Die vier Kapitel über Kleinbauern in Brasilien stehen im Zeichen der "konservativen Modernisierung", die zu einer Umwandlung der Latifundien in kapitalistische Agrarunternehmen mit extensiver Bewirtschaftung des Landes geführt hat. Im zyklischen Prozess der Agrarexpansion und Landnahme, der gegenwärtig die Wälder Amazoniens erfasst, entstehen immer aufs Neue kleinbäuerliche Existenzen, die ebenso regelmäßig der nachrückenden "Agrarfront" der kapitalistischen, für den Weltmarkt produzierenden Betriebe und damit der Landnahme, Inwertsetzung und Gewalt, der sich insbesondere das sechste Kapital widmet, weichen müssen.
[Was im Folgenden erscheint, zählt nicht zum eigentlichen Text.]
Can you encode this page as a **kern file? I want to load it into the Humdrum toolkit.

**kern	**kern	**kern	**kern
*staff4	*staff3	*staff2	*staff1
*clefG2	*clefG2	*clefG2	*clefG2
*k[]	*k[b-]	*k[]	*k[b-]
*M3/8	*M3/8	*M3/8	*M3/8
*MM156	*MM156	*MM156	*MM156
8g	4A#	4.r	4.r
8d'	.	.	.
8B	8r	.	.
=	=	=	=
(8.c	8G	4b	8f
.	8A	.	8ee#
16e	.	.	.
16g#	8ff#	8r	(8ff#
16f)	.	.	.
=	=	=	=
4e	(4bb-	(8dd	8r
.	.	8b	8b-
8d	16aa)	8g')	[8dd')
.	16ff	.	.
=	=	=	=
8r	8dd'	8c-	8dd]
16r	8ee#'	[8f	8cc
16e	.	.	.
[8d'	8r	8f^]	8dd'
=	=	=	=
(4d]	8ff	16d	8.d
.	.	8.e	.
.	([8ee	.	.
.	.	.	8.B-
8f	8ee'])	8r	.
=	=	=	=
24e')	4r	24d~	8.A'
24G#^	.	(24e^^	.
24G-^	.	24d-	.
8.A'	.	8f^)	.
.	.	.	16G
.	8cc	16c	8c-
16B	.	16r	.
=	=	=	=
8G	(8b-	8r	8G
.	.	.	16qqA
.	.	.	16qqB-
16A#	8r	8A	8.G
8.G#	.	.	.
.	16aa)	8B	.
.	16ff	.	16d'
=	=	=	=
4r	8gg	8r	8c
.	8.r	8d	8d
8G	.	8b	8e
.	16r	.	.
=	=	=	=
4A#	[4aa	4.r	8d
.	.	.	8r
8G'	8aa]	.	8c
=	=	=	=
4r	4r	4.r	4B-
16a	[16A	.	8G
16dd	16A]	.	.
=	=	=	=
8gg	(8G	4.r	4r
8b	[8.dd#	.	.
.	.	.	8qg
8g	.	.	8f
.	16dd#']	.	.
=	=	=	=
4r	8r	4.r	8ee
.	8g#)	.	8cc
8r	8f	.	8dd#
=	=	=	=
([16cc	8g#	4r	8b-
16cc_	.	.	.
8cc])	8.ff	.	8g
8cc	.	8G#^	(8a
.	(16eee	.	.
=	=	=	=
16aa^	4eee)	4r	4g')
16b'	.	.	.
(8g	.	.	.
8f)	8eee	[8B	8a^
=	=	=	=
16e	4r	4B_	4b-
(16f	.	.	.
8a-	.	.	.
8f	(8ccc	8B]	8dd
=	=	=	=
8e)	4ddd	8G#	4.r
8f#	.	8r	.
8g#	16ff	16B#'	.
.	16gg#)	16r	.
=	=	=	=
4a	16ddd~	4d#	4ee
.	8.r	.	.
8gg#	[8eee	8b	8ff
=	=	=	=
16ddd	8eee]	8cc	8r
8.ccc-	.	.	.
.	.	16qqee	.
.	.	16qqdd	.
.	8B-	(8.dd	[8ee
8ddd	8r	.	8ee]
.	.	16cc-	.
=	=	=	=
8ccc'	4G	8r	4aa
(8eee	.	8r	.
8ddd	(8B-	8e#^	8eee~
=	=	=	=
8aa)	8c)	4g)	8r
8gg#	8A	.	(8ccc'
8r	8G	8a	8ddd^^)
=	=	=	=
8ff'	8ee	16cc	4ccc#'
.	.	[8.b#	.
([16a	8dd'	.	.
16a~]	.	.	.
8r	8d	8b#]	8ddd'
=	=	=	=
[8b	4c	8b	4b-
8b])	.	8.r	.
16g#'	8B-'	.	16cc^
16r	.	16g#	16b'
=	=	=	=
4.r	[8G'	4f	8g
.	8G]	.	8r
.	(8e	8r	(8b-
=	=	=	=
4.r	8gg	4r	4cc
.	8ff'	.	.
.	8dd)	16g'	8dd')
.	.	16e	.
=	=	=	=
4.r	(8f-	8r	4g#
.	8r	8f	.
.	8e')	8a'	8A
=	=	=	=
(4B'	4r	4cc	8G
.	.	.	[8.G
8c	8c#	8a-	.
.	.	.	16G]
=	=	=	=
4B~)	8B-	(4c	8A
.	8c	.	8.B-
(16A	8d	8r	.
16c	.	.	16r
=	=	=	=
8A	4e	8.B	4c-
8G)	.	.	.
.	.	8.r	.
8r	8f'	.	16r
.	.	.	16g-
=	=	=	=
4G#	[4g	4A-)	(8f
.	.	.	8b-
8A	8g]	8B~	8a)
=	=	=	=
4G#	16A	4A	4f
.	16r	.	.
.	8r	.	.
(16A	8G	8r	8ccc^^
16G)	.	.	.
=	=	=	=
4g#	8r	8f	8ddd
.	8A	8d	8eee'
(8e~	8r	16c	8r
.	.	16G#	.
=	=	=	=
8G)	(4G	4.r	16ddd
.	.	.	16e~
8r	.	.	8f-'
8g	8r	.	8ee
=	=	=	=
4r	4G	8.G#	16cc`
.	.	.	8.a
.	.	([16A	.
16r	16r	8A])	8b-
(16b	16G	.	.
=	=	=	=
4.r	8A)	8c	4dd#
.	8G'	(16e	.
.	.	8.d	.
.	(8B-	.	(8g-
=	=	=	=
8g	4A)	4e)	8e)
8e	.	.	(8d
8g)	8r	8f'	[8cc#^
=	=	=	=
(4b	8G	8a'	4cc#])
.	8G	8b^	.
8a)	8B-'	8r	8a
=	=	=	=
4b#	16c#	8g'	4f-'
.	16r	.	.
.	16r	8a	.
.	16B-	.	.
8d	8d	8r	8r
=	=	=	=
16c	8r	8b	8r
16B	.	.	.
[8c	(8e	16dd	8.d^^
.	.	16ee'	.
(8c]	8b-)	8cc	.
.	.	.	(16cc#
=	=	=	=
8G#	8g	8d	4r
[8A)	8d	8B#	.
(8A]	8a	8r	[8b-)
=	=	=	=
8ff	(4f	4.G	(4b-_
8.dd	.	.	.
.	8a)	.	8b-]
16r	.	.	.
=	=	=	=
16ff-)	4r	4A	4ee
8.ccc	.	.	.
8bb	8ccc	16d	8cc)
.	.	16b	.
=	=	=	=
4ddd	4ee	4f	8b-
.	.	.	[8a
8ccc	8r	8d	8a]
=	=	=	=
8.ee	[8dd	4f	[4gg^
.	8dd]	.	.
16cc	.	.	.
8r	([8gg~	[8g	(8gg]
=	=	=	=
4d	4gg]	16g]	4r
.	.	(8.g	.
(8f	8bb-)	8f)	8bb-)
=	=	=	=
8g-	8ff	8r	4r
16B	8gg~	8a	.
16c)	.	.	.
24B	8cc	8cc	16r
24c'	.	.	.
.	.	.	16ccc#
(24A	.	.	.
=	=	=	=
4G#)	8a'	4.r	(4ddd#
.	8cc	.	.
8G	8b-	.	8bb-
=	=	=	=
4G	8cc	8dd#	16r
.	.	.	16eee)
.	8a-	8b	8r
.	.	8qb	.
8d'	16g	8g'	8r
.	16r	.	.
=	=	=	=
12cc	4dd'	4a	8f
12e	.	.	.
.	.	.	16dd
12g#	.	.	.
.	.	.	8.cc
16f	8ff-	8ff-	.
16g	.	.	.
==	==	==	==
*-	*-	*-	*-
Spielräume durch die Land- und Agrarreform, nicht zuletzt vorangetrieben durch die Landlosenbewegung, führten zwar zur Entstehung von hundert tausenden neuen kleinbäuerlichen Betrieben(Minifundien), doch ist es "bisher nur in begrenztem Umfang gelungen, an die Stelle der Minifundien und semi-proletarischen Haushalte neue Formen kollektiver Produktion und kollektiven Wirtschaftens zu setzen" (19). Ein wesentlicher Faktor bei der Expansion der kommerziellen Landwirtschaft und der zyklischen Verdrängung kleinbäuerlicher Existenzen ist die Verwandlung öffentlichen Landes in eine private, handelbare Ware, ein Prozess einer "fortgesetzten ursprünglichen Akkumulation durch Enteignung", der kleine Produzenten, Landarbeiter und ihre Nachkommen in einem Abgrund "unfreier Arbeit" festhält.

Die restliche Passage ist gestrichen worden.